* Extrait de page *
Le traité Euratom reste inchangé depuis 1958 et ce n'est pas par hasard

 Cercle des Européens: L'Europe a toujours été à l'avant-garde de la lutte contre le réchauffement climatique. On voit bien qu'elle fait aujourd'hui un peu cavalier seul en la matière. Cela ne risque-t-il pas de nous coûter quelques problèmes de compétitivité ?

Philipp Lowe: La Conférence sur le climat de Durban a montré que tous les pays sont maintenant prêts à aller de l'avant et agir par rapport au changement climatique. Cependant, il faudra encore du temps avant qu'un véritable cadre juridique soit établi. C'est pour cette raison que la législation sur le climat actuellement en vigueur contient des dispositions qui prennent en compte les impacts négatifs sur la compétitivité, applicables en absence d'un accord international impliquant tous les principaux responsables d'émissions. Il existe des dispositions pour protéger les entreprises soumises à une forte concurrence internationale, afin d'éviter les «fuites de carbone», c'est-à-dire le déménagement des entreprises dans des pays où les réglementations sont moins strictes. Ces dispositions seront révisées seulement si les conditions internationales sont équitables.

Cercle des Européens: Depuis le 1er janvier, nos avions sont soumis à la taxe carbone. Les Chinois n'en veulent pas, les Américains non plus. L'Europe peut-elle imposer cela en étant isolée sur cette question ?

Philipp Lowe: Il faut rappeler que le système communautaire d’échange de quotas d’émission (SCEQE et en anglais ETS) s'applique a tous les vols à destination et au départ de l'UE, et non pas seulement aux transporteurs européens. La Cour européenne de justice a clairement indiqué que l'application du système aux vols de pays tiers ne constitue pas une violation de la loi. L'UE a toujours privilégié une solution commune au niveau mondial pour tous les vols internationaux, mais en absence d'une action globale, il fallait faire un premier pas. Le pire serait de laisser les choses en l'état dans l'attente d'un accord hypothétique. L'UE est disposée à discuter avec d'autres partenaires sur les meilleures solutions pour reconnaître et prendre en compte des mesures équivalentes, et nous continuons à favoriser une approche globale pour diminuer les émissions du secteur de l'aviation.

Cercle des Européens: La Commission européenne a fortement œuvré pour l'instauration d'un marché de certification carbone avec l'établissement d'une certaine flexibilité pour les entreprises avec un juste prix. Comment expliquez-vous le crack de ce marché d'échanges des quotas carbone (ETS) ?

Enregistrements tirés d'une collection:
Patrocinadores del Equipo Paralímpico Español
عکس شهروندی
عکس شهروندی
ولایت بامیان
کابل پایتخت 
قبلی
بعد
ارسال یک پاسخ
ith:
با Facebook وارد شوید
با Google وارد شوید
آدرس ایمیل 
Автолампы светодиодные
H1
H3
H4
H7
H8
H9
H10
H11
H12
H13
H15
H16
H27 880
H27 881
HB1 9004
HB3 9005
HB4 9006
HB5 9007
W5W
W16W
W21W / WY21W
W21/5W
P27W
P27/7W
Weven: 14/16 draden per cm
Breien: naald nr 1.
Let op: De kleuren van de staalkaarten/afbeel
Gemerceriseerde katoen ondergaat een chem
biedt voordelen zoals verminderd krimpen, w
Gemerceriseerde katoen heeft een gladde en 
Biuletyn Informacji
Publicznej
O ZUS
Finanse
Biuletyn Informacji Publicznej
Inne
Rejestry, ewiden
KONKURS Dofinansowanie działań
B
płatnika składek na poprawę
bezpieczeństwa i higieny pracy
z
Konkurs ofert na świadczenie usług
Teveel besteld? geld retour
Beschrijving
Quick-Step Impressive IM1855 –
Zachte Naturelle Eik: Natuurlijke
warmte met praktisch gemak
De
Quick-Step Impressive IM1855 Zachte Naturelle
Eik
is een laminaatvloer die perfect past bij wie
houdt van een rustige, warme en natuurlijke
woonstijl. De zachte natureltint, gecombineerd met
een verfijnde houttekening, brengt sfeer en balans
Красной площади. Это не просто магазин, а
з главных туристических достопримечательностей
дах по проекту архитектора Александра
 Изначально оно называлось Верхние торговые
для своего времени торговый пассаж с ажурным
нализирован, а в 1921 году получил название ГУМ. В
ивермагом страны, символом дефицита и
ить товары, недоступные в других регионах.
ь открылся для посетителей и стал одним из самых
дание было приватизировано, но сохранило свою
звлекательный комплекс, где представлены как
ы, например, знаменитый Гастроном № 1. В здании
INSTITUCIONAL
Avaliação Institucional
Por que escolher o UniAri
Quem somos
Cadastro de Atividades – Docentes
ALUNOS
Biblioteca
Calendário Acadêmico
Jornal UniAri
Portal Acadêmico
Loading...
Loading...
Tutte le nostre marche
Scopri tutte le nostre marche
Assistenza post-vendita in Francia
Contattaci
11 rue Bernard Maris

* Consigne 1 *
D'après l'entretien sur la politique climatique européenne, à quels vols s'applique le système communautaire d'échange de quotas d'émission ?
* Consigne 2 *
Dans l'entretien sur la politique climatique européenne, pourquoi l'UE a-t-elle appliqué son système d'échange de quotas à l'aviation sans attendre un accord mondial ? Répondez en une à trois phrases.
* Consigne 3 *
Poursuivez l'entretien sur la politique climatique européenne en reprenant juste après la dernière question posée.

* Réponse 1 *
À tous les vols à destination et au départ de l'UE, et non pas seulement aux transporteurs européens.

* Réponse 2 *
L'UE a toujours préféré une solution commune au niveau mondial pour les vols internationaux, mais en l'absence d'action globale, il fallait faire un premier pas. Selon Philipp Lowe, le pire serait de laisser les choses en l'état dans l'attente d'un accord hypothétique.

* Réponse 3 *
Philipp Lowe: Le système ETS est fondé sur le marché. Le fait que les prix pour les quotas soient actuellement faibles reflète simplement la crise économique à laquelle est confrontée l'UE, et le fait que l'offre soit supérieure à la demande. Malgré ce qu'on entend parfois, l'UE est sur le bonne voie vers la réalisation des objectifs de réduction des émissions, grâce notamment à l'ETS, qui continuera à jouer le rôle important.. Toutefois, dans les circonstances actuelles, il faut compléter cet effort par des politiques énergétiques plus ciblées pour orienter les investissements vers des choix en faveur de sources à bas carbone.

Cercle des Européens: Comme pour la TVA intracommunautaire, il y a des fraudes massives en la matière. Les transactions frauduleuses sur les droits d'émissions de CO2 dans l'Union européenne auraient fait perdre au trésor public français entre 1,5 et 1,8 milliard d'euros. Pour l'Europe, le chiffre atteindrait plus de 5 milliards. Que peut faire la Commission européenne ? Est-ce raisonnable d'installer un système européen s'il n'y a pas de moyens de contrôle réellement efficaces ?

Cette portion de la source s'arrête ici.